Protect plants at earliest sign of insect feeding, such as on this cabbage.
Chris Flynn / The Forum

Squash vine borer. Extremely prevalent, these insects quickly ruin a crop of squash and sometimes melons, pumpkins and cucumbers. The adult moth begins laying eggs on the basal stems of squash plants in late June or early July. The eggs hatch into larvae that tunnel into the squash stem, causing vines to quickly wilt as though they’re dry. They might recover at night, but vines soon collapse and won’t recover. Preventative insecticides are applied to the lower 12 to 24 inches of squash stem from soil level upward. The small, tan eggs can sometimes be found clinging to the stem a short distance above the soil line, and removed before they hatch.

Control methods

Luckily, we don’t need separate insecticides for each of these common pests. Following are products that are handy to keep on the garden shelf, since they’ll safeguard vegetables from a number of the pests listed. Always read and follow the label instructions.

Sevin and Eight. I’ve found them to be somewhat interchangeable in managing many of the insects described, so I keep one or the other on hand. Insects controlled are listed on the labels.
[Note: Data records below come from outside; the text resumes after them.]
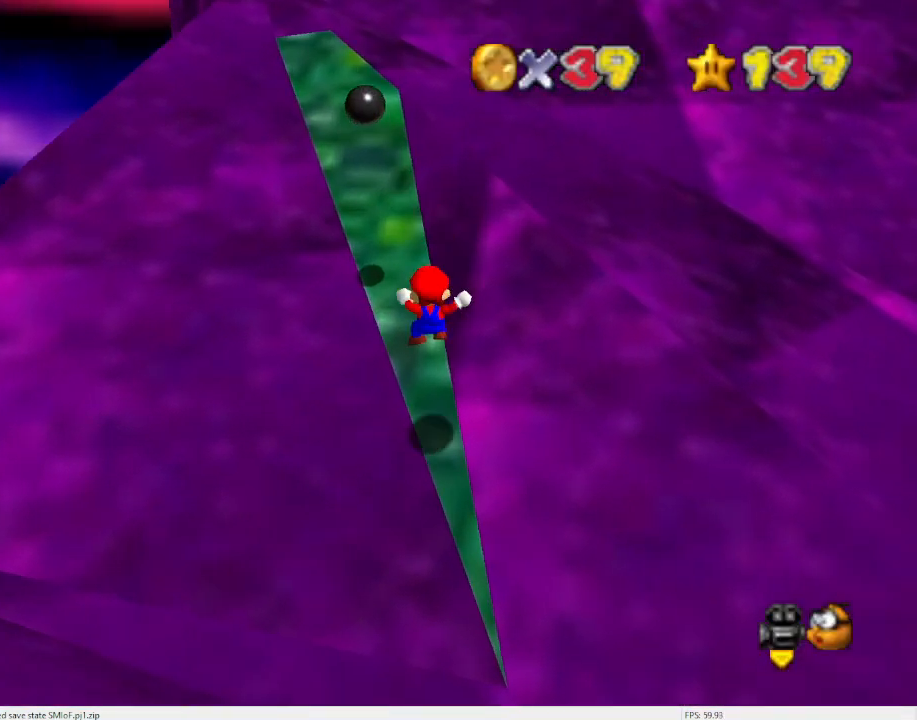
{"buttons": ["A"], "left_stick": "up", "events": [[133, "A", "up"], [133, "left_stick", "up"], [333, "A", "down"]]}
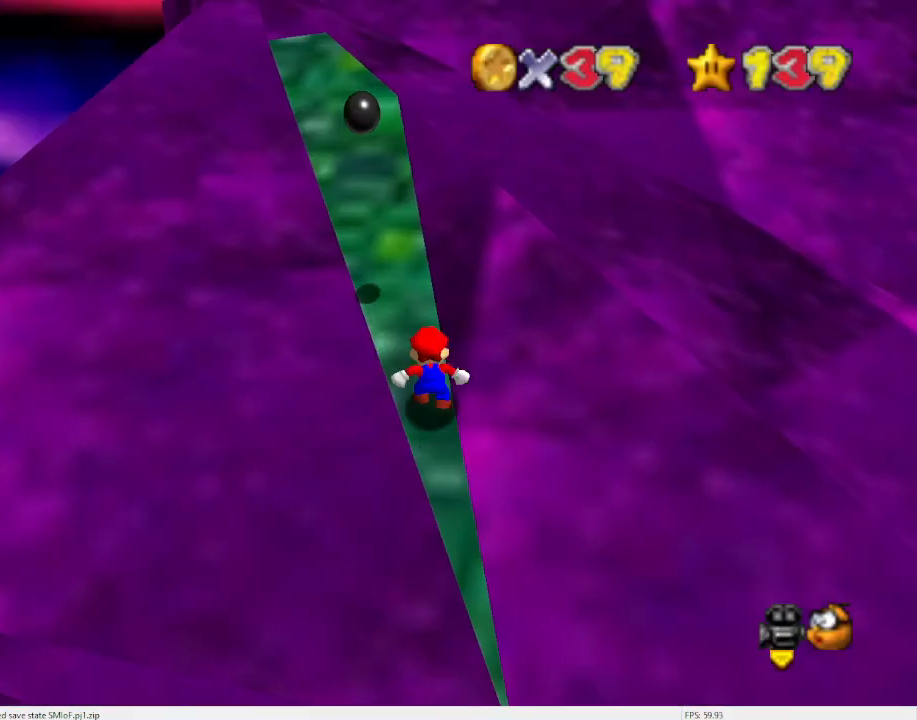
{"buttons": ["A"], "left_stick": "up", "events": [[200, "A", "up"], [367, "A", "down"]]}
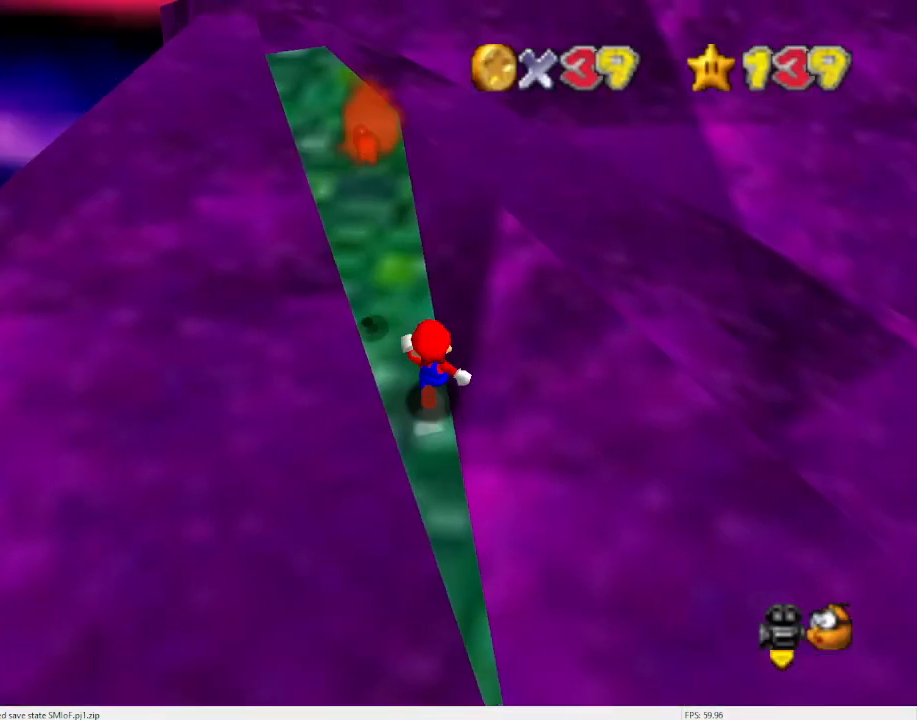
{"buttons": ["A"], "left_stick": "up", "events": []}
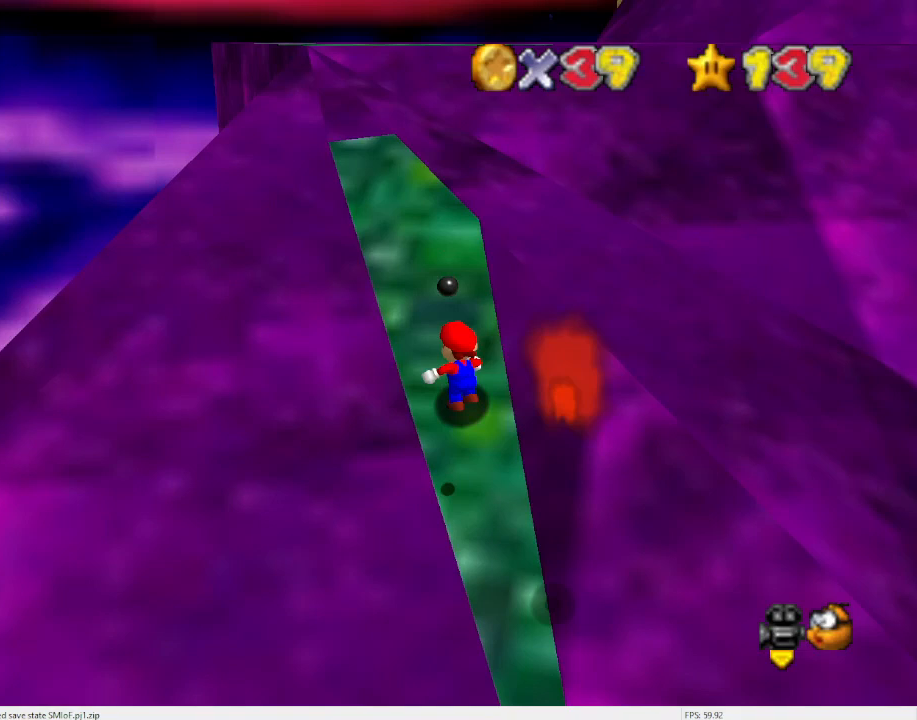
{"buttons": ["A", "B"], "left_stick": "up", "events": [[433, "B", "down"]]}
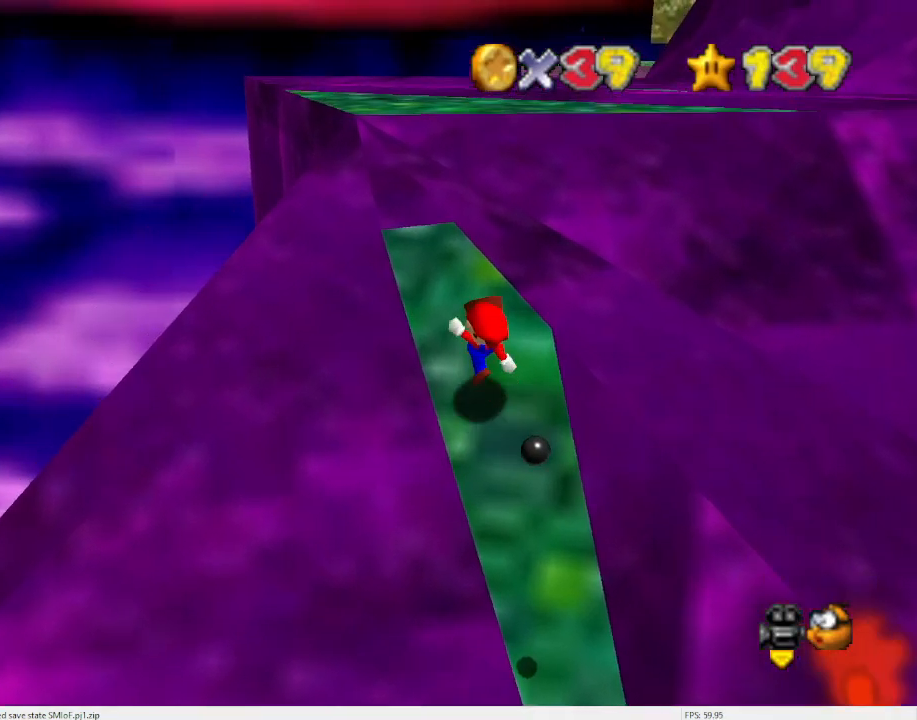
{"buttons": [], "left_stick": "up", "events": [[67, "B", "up"], [333, "B", "down"], [367, "B", "up"], [400, "A", "up"]]}
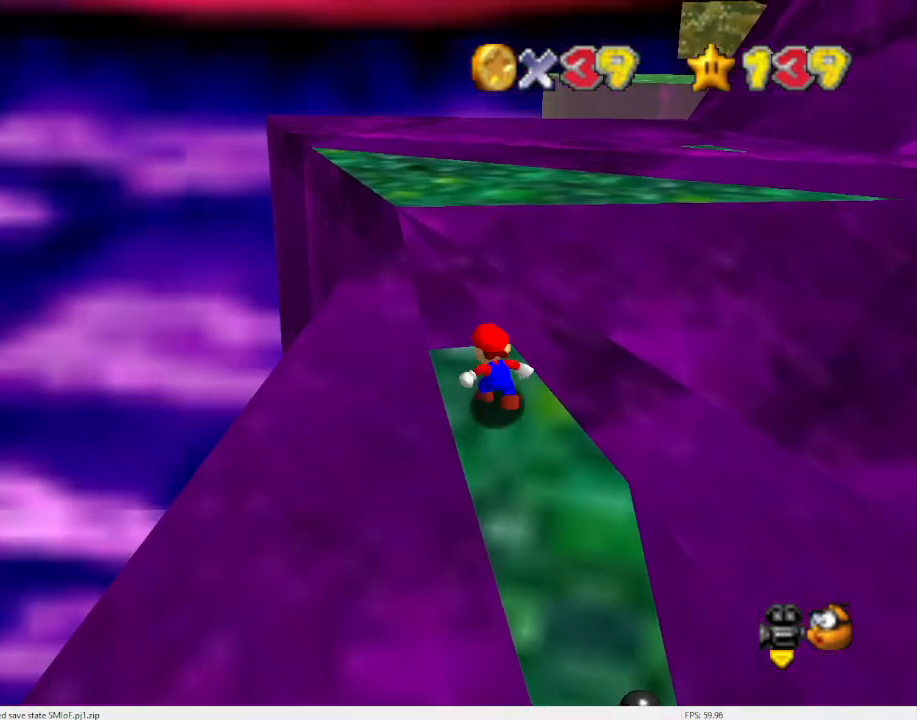
{"buttons": [], "left_stick": "up", "events": [[167, "A", "down"], [267, "B", "down"], [333, "A", "up"], [333, "B", "up"]]}
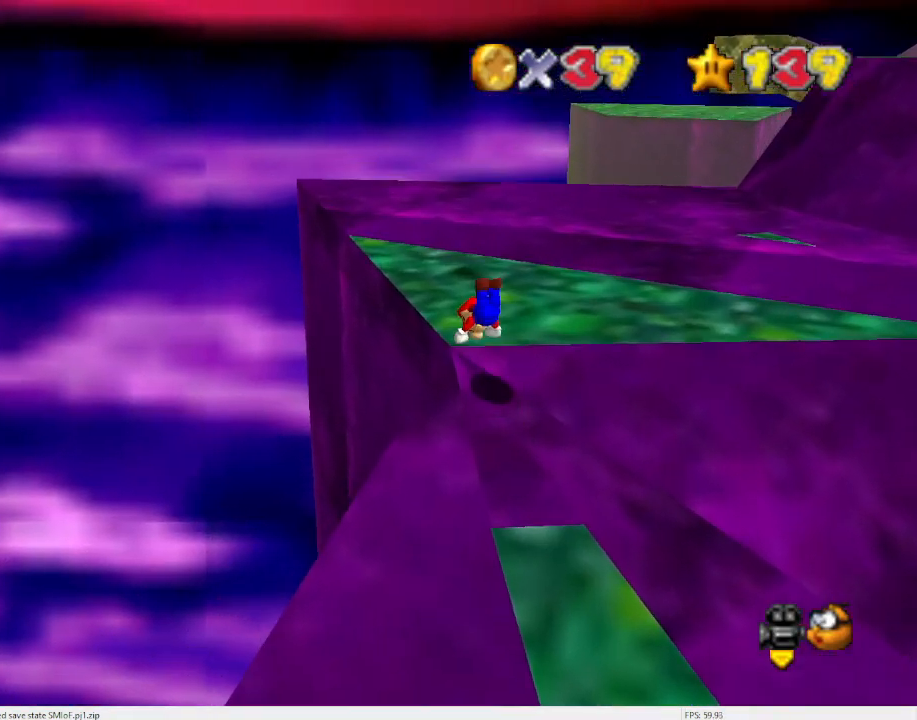
{"buttons": [], "left_stick": "down-right", "events": [[67, "left_stick", "up-right"], [267, "A", "down"], [267, "left_stick", "down-right"], [367, "A", "up"]]}
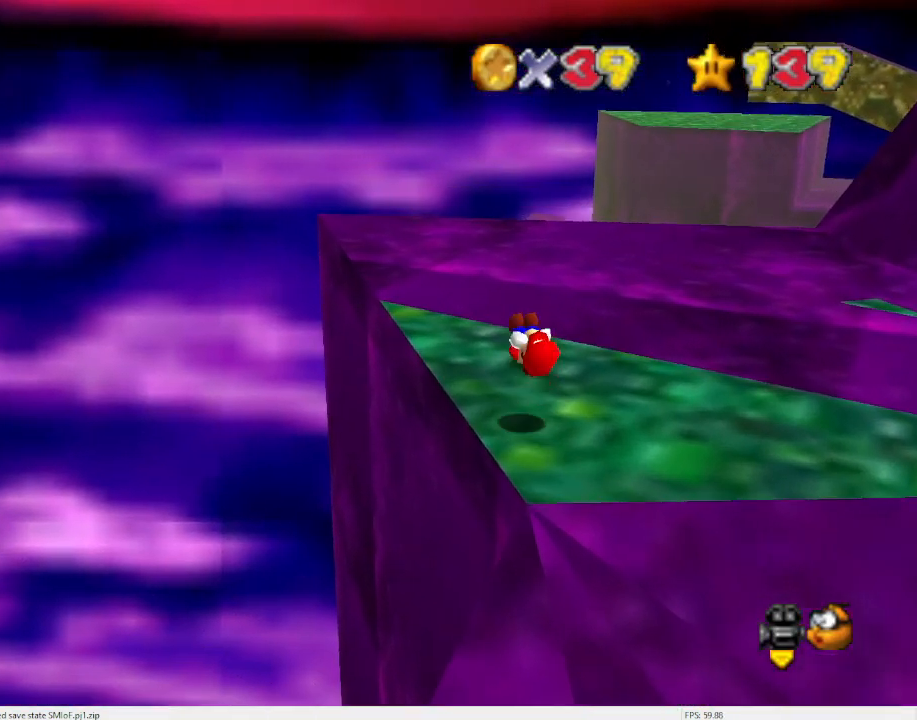
{"buttons": ["C_DOWN", "C_RIGHT"], "left_stick": "center", "events": [[100, "C_LEFT", "down"], [133, "C_DOWN", "down"], [133, "left_stick", "center"], [200, "C_DOWN", "up"], [233, "C_LEFT", "up"], [367, "C_DOWN", "down"], [433, "C_RIGHT", "down"]]}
Spinosad. This will be listed on the label as the active ingredient, and there are several brand names. Besides controlling many other insects, it’s currently the most effective control for Colorado potato beetle, which has become resistant to many other insecticides. Spinosad is an organic compound.

Read lables carefully for insects controlled and safe practices. A bottle of insect repellent on a cement block showing the lable instructions and warnings.
Read labels carefully for safe practices regarding insect control.
Chris Flynn / The Forum

Malathion. Although it’s been around a long time, it remains an effective product.

Bacillus thuringiensis. Abbreviate BT, this organic material is effective against cabbage worms and other larvae, if applied when larvae are young.

Other organic insecticides. Neem oil and insecticidal soap can control many insects, but the product must contact and coat the insect’s bodies. They generally don’t have the longer-lasting control of other insecticides that remain effective as insects eat leaves.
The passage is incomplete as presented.